At a talk at New America this afternoon, Grover Norquist hit upon one of my abiding obsessions in politics, the difference between what issues people respond to in polls and what they actually vote on.

In describing the nature of the center-right coalition he said that all the different groups that make it up have their own “vote-moving issue,” the thing that gets them to the polls, motivates them to make phone calls and give money. It’s important, Norquist said, to understand “the difference between intensity and preference.” That is, between issues that move people’s actual votes, and what preferences they might express in polls. He noted that 70% Republicans are skeptical of free trade but, “they don’t vote on that issue, so at one level I don’t care.”

Same with the growth of government under Bush. Since each constituency in the Republican coalition has gotten what it wants on its “vote-moving issues” (judges, assault weapons, tax cuts), they tolerate increased spending even if they don’t like it. “Thank you very much for my vote-moving issue and grumble, gumble, you spend too much,” they say according to Norquist. But “‘spend too much’ doesn’t make people walk out of the room, it doesn’t make people throw heavy objects.”

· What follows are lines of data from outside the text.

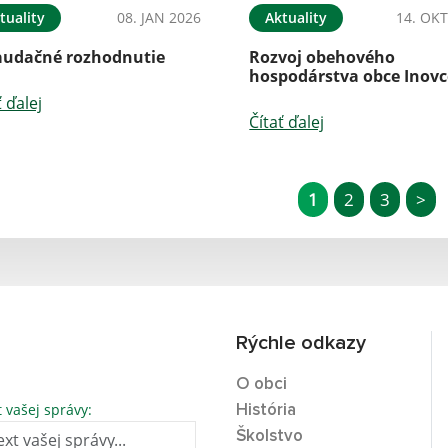
tuality
08. JAN 2026
Aktuality
14. OKT
audačné rozhodnutie
Rozvoj obehového
hospodárstva obce Inovc
ť ďalej
Čítať ďalej
1
2
3
>
Rýchle odkazy
O obci
t vašej správy:
História
Školstvo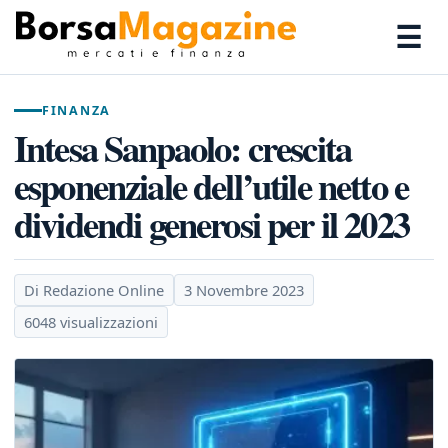
☰
FINANZA
Intesa Sanpaolo: crescita
esponenziale dell’utile netto e
dividendi generosi per il 2023
Di Redazione Online
3 Novembre 2023
6048 visualizzazioni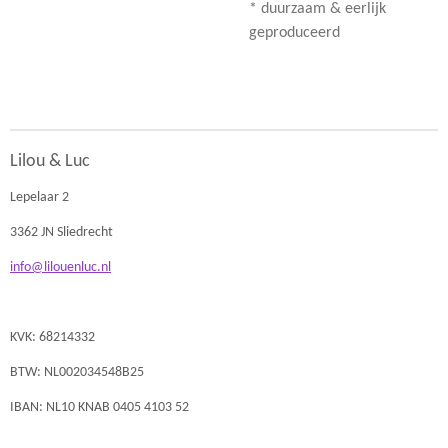
* duurzaam & eerlijk
geproduceerd
Lilou & Luc
Lepelaar 2
3362 JN Sliedrecht
info@lilouenluc.nl
KVK: 68214332
BTW: NL002034548B25
IBAN: NL10 KNAB 0405 4103 52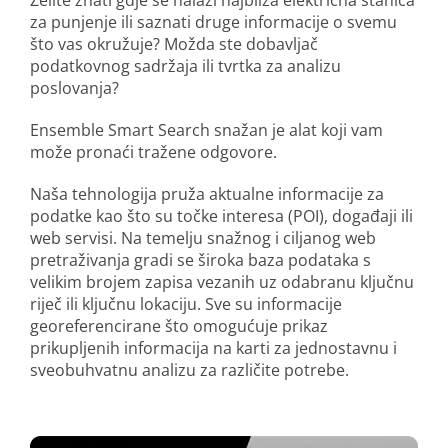
za punjenje ili saznati druge informacije o svemu
što vas okružuje? Možda ste dobavljač
podatkovnog sadržaja ili tvrtka za analizu
poslovanja?
Ensemble Smart Search snažan je alat koji vam
može pronaći tražene odgovore.
Naša tehnologija pruža aktualne informacije za
podatke kao što su točke interesa (POI), događaji ili
web servisi. Na temelju snažnog i ciljanog web
pretraživanja gradi se široka baza podataka s
velikim brojem zapisa vezanih uz odabranu ključnu
riječ ili ključnu lokaciju. Sve su informacije
georeferencirane što omogućuje prikaz
prikupljenih informacija na karti za jednostavnu i
sveobuhvatnu analizu za različite potrebe.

Democrats have a tendency to look at polls and see vast majorities that support all kinds of things from higher minimum wages, to universal healthcare to campaign finance reform, but fail to recognize that very few of these issues are vote-movers. That doesn’t mean they can’t be turned into vote-movers through organizing and movement building, but on a lot of the most important issues we’re not quite there yet.

The worst example of mistaking preference for intensity is on the issue of “fiscal responsibility.” Tune into CSPAN at random and you’re likely to hear a Democrat railing against fiscal irresponsibility and the budget deficit. The worst offenders are the Blue Dog caucus of Democrats from conservative districts who are positively obsessed, with a kind of monomaniacal zeal, on balancing the budget and matching revenue to expenditures. So much so, in fact, that they’re now threatening to block Jim Webb’s excellent G.I. Bill because its expenses aren’t adequately off-set.

This is asinine. The notion that it will somehow be politically beneficial to go back to a conservative district and crow about killing a bill to give educational benefits to veterans of Iraq and Afghanistan is loony. And the notion that voters will base their vote on fiscal rectitude is ungrounded both empirically and experientially. Can someone name the last time a member of congress was voted out of office because the deficit was too large? I understand that Democrats in conservative districts will vote differently than those from, say, Manhattan or Oakland. But the Blue Dog caucus has chosen an inexplicably stupid issue to plant their flag on. And their obstinacy is going to cause massive headaches should there be a Democrat in the White House come January.